- [Skeletal landmark data]
◇ ◇ ◇ ◇
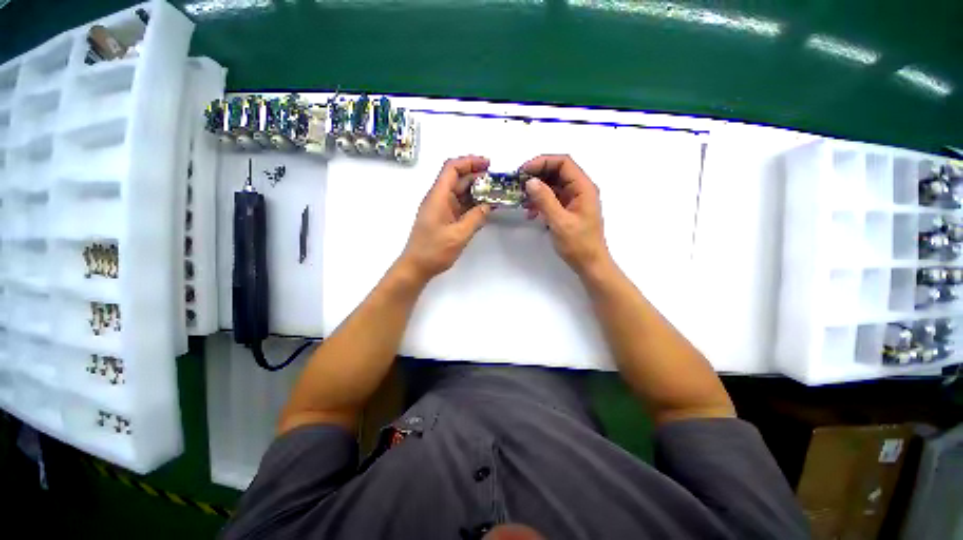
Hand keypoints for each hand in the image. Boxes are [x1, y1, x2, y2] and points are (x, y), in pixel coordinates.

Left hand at [398, 155, 491, 282]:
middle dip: (477, 176)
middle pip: (457, 179)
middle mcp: (439, 198)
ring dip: (476, 191)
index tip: (488, 164)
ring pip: (460, 192)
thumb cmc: (434, 250)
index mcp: (438, 197)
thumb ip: (475, 218)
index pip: (452, 168)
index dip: (469, 162)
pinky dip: (472, 204)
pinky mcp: (444, 218)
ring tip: (495, 193)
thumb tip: (488, 206)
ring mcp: (441, 208)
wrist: (417, 266)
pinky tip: (485, 207)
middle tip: (496, 181)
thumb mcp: (459, 235)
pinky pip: (460, 205)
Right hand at [521, 155, 610, 275]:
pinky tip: (530, 212)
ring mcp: (574, 200)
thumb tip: (530, 181)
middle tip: (518, 184)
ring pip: (553, 186)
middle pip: (557, 173)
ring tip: (522, 199)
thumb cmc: (578, 244)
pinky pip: (553, 199)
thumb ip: (545, 200)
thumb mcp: (559, 221)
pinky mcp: (568, 210)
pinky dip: (540, 202)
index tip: (523, 171)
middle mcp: (580, 190)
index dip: (542, 162)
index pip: (563, 163)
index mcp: (583, 188)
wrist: (590, 264)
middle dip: (537, 176)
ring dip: (537, 190)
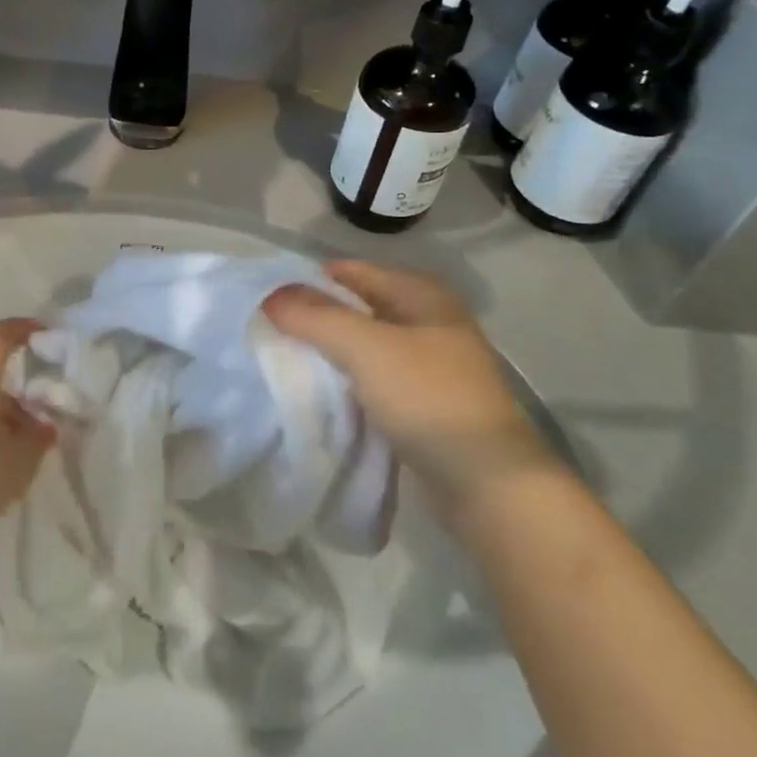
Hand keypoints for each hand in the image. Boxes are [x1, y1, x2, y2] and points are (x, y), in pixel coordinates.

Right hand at [263, 260, 553, 518]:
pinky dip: (348, 381)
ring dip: (330, 352)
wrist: (489, 484)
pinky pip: (374, 378)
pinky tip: (321, 393)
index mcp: (420, 293)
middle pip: (356, 307)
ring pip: (364, 345)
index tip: (267, 303)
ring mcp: (429, 363)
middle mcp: (427, 319)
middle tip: (271, 334)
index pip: (350, 272)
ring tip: (287, 362)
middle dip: (316, 318)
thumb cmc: (428, 399)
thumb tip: (270, 295)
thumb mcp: (366, 348)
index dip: (308, 282)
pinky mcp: (425, 402)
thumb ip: (316, 317)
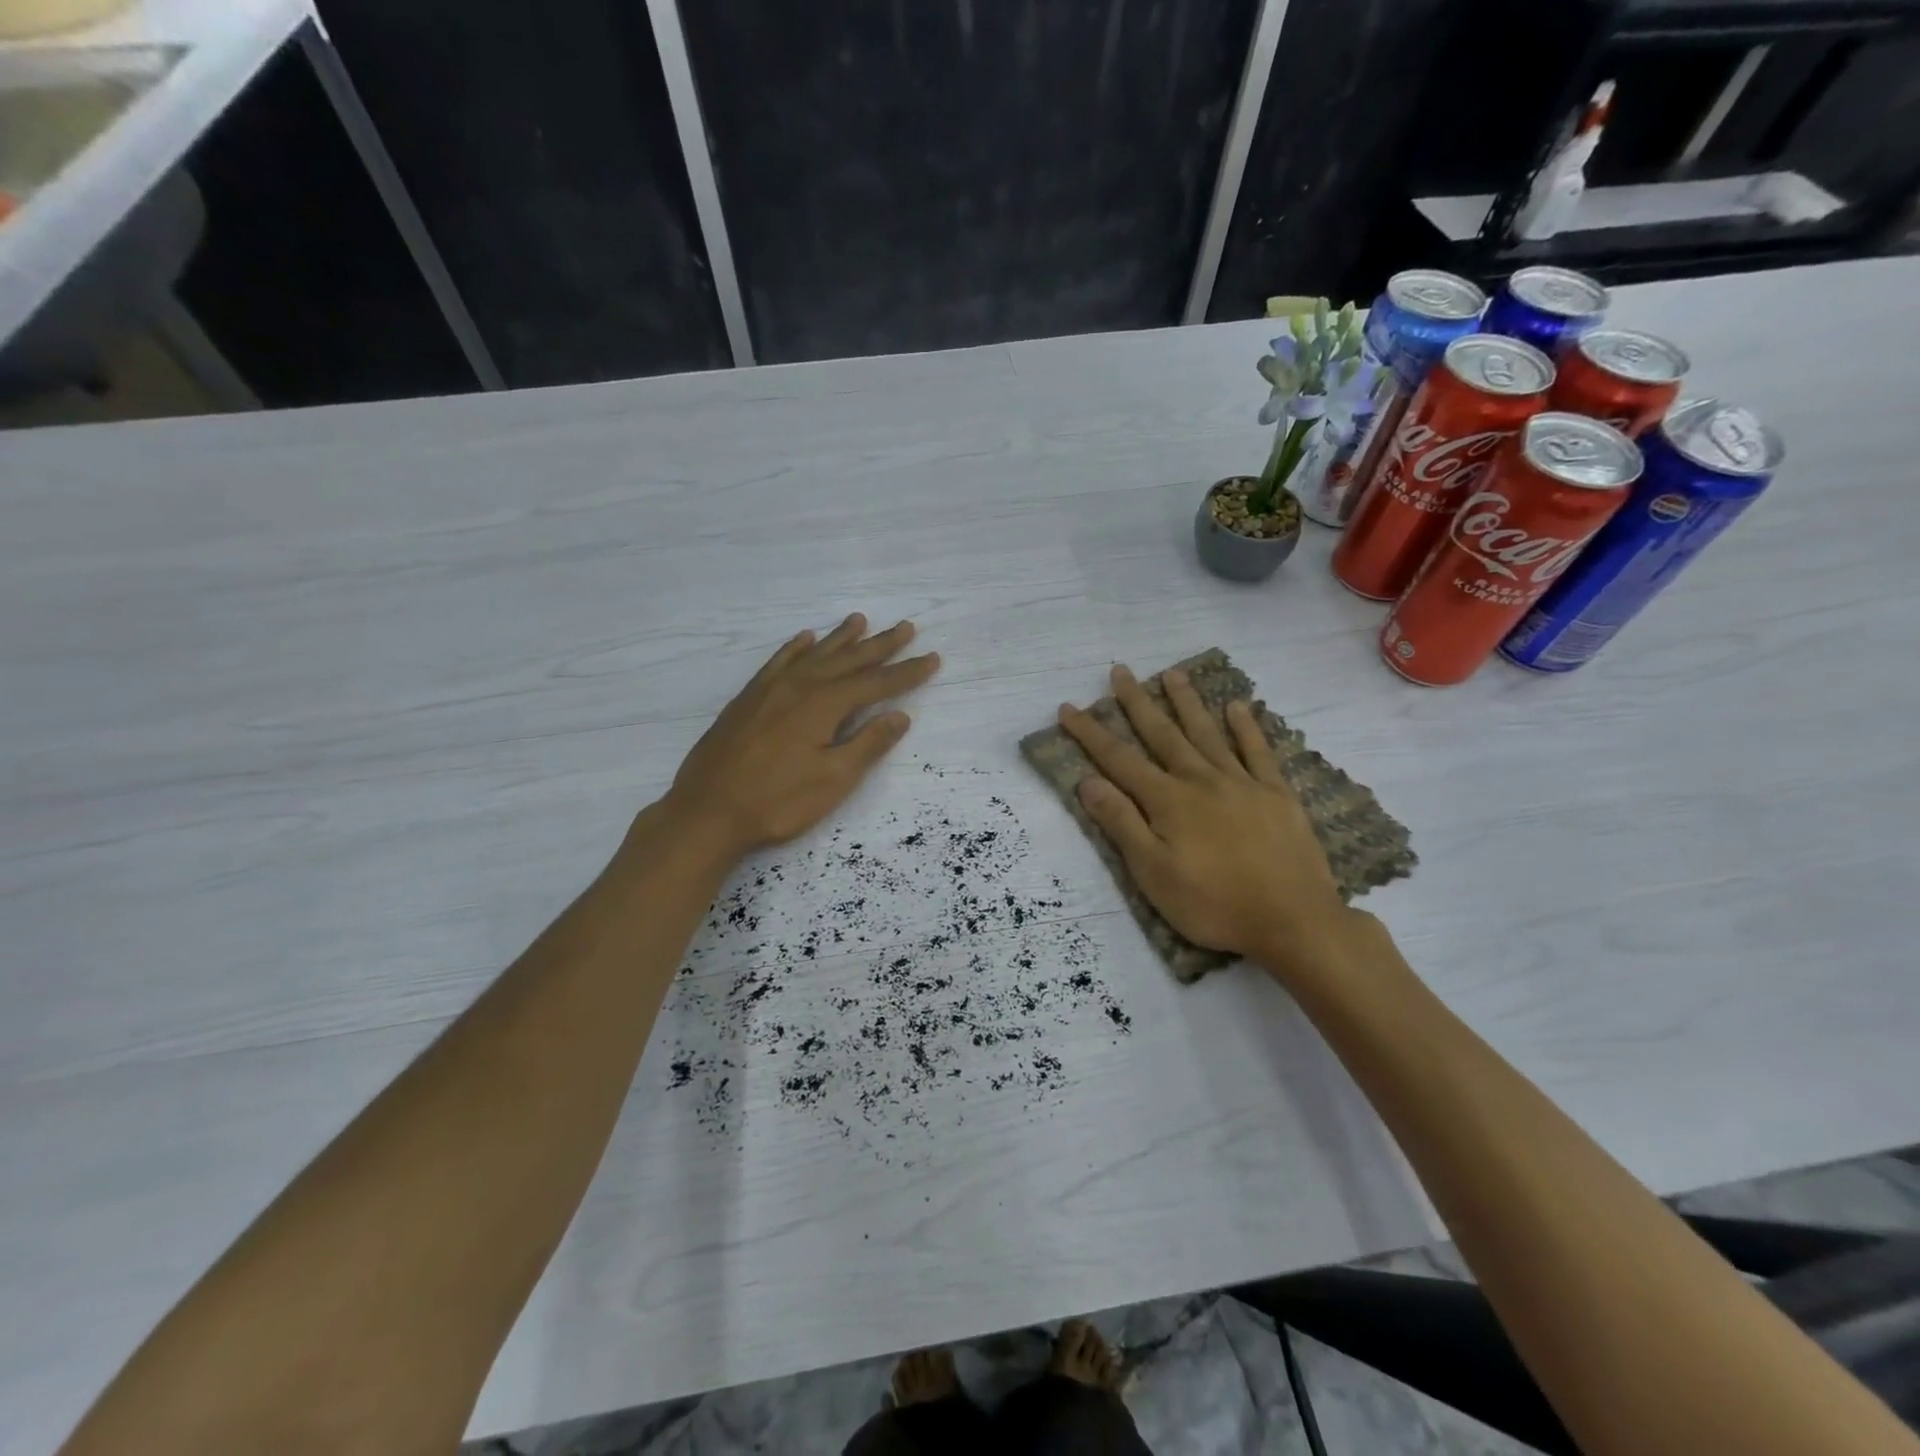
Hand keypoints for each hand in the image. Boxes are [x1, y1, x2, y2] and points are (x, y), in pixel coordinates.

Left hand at [658, 614, 939, 861]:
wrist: (706, 812)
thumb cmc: (776, 802)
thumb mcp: (832, 780)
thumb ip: (868, 744)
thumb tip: (900, 716)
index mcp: (823, 704)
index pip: (876, 683)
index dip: (906, 673)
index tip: (932, 658)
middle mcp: (799, 686)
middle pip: (848, 660)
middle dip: (880, 645)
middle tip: (906, 627)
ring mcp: (769, 690)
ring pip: (814, 654)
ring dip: (840, 638)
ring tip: (860, 620)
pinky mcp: (748, 699)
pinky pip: (778, 662)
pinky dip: (795, 648)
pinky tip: (804, 639)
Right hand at [1058, 664, 1353, 979]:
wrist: (1293, 921)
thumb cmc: (1213, 904)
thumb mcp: (1153, 873)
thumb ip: (1122, 824)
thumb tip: (1088, 781)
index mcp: (1168, 801)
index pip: (1119, 760)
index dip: (1091, 733)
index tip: (1069, 707)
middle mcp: (1201, 780)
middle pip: (1163, 734)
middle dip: (1137, 703)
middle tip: (1121, 671)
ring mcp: (1242, 783)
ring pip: (1208, 733)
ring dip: (1187, 702)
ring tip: (1172, 673)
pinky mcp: (1276, 794)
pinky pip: (1258, 751)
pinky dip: (1246, 727)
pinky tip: (1237, 706)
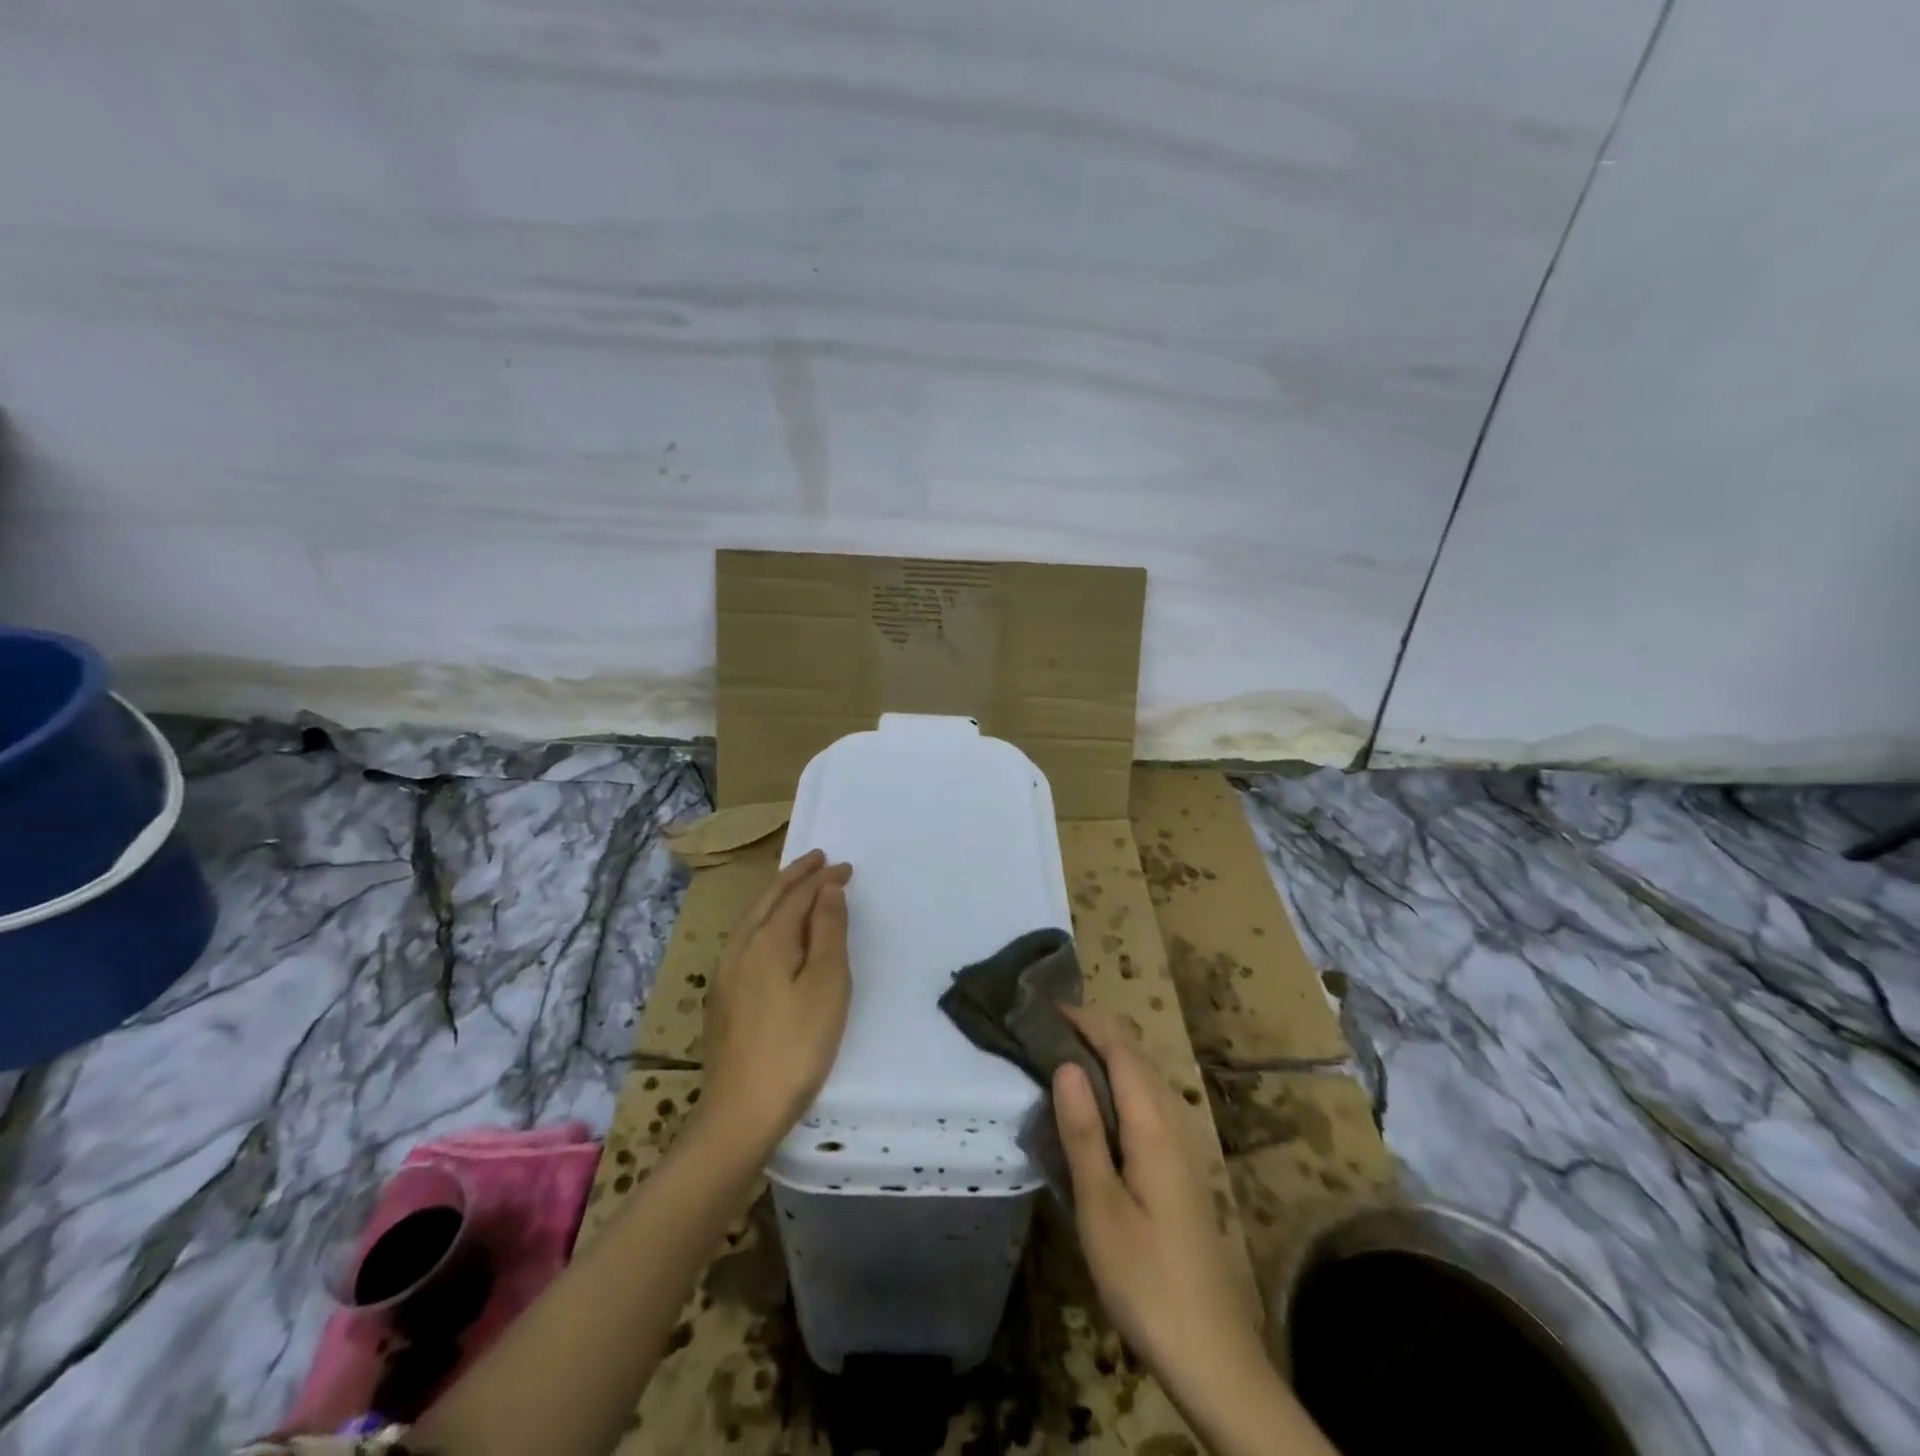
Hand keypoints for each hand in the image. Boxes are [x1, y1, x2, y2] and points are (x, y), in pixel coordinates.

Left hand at [700, 849, 852, 1153]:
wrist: (741, 1111)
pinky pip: (746, 936)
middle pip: (768, 898)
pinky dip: (764, 917)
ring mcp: (726, 972)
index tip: (846, 867)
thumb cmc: (797, 1045)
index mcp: (767, 940)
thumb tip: (828, 888)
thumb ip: (827, 931)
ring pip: (752, 916)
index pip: (798, 895)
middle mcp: (741, 947)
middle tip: (817, 859)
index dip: (823, 878)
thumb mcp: (826, 985)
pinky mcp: (723, 995)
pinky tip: (770, 930)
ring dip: (777, 894)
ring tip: (795, 884)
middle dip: (794, 876)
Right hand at [1053, 1007, 1268, 1408]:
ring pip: (1143, 1078)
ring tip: (1058, 1060)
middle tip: (1042, 1032)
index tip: (1044, 1008)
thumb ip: (1083, 1132)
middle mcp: (1175, 1121)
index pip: (1121, 1048)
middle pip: (1135, 1056)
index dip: (1086, 1020)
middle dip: (1093, 1032)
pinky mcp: (1180, 1166)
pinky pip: (1147, 1103)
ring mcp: (1183, 1144)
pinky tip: (1092, 1110)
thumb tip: (1065, 1063)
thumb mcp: (1101, 1208)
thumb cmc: (1147, 1280)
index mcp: (1155, 1125)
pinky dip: (1117, 1086)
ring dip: (1105, 1057)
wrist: (1211, 1353)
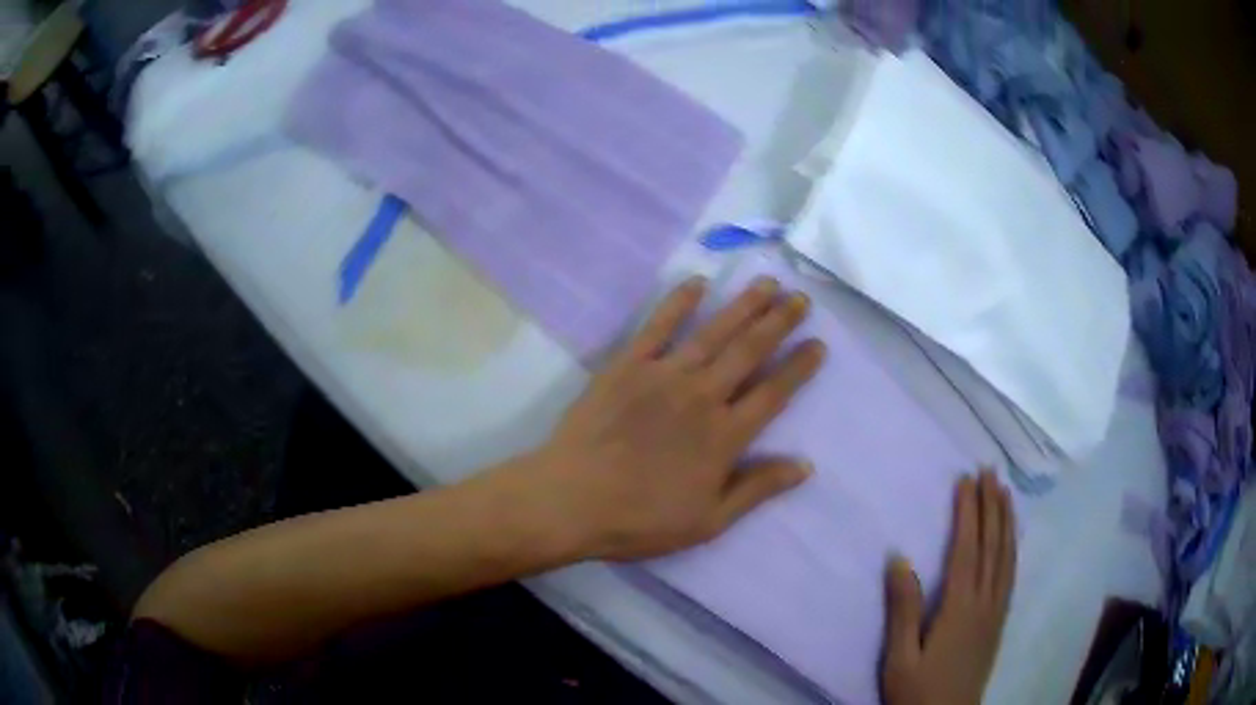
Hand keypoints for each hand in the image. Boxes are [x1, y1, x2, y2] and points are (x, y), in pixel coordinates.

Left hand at [533, 275, 825, 561]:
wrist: (571, 500)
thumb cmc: (641, 519)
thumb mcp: (708, 521)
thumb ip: (757, 489)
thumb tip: (806, 465)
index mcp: (725, 436)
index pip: (774, 393)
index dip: (799, 367)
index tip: (818, 344)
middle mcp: (702, 396)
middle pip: (749, 351)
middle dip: (779, 322)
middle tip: (800, 298)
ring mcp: (664, 376)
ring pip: (714, 332)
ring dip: (743, 305)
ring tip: (767, 282)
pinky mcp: (627, 366)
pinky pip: (658, 326)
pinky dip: (678, 302)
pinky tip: (697, 282)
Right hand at [881, 471, 1015, 704]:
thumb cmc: (917, 691)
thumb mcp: (900, 657)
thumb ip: (903, 609)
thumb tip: (899, 558)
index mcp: (960, 608)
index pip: (967, 550)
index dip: (968, 513)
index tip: (966, 480)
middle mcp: (985, 602)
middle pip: (992, 546)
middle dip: (992, 506)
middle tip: (990, 472)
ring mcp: (996, 612)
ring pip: (1007, 557)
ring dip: (1006, 521)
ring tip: (1005, 493)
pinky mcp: (998, 622)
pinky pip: (1011, 575)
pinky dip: (1012, 548)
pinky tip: (1010, 540)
◇ ◇ ◇ ◇
Return exactly the lines that appear in the data above between the line containing "pinky tip: (1237, 706)" and the line containing "ring dip: (1105, 1057)", both of which are included, and leave the pictures out.

pinky tip: (1237, 706)
Hand keypoints for each hand in the image. Boxes are [x1, y1, x2, y2] and points are (x, y), in pixel coordinates.

Left hand at [700, 849, 852, 1153]:
wrist: (741, 1111)
pinky pip: (746, 936)
middle pip: (768, 898)
pinky dip: (764, 917)
ring mcp: (726, 972)
index tip: (846, 867)
thumb cmc: (797, 1045)
index mcp: (767, 940)
thumb tip: (828, 888)
thumb ip: (827, 931)
ring pip: (752, 916)
index pip: (798, 895)
middle mcp: (741, 947)
middle tip: (817, 859)
index dip: (823, 878)
thumb mcp: (826, 985)
pinky mcp: (723, 995)
pinky tip: (770, 930)
ring dip: (777, 894)
ring tip: (795, 884)
middle dip: (794, 876)
Right hand at [1053, 1007, 1268, 1408]:
ring pip: (1143, 1078)
ring tip: (1058, 1060)
middle tip: (1042, 1032)
index tip: (1044, 1008)
thumb ip: (1083, 1132)
middle mcp: (1175, 1121)
index pip: (1121, 1048)
middle pip: (1135, 1056)
index dip: (1086, 1020)
middle dip: (1093, 1032)
pinky mcp: (1180, 1166)
pinky pip: (1147, 1103)
ring mcp: (1183, 1144)
pinky tip: (1092, 1110)
thumb tip: (1065, 1063)
thumb mcp: (1101, 1208)
thumb cmc: (1147, 1280)
index mcp: (1155, 1125)
pinky dip: (1117, 1086)
ring dip: (1105, 1057)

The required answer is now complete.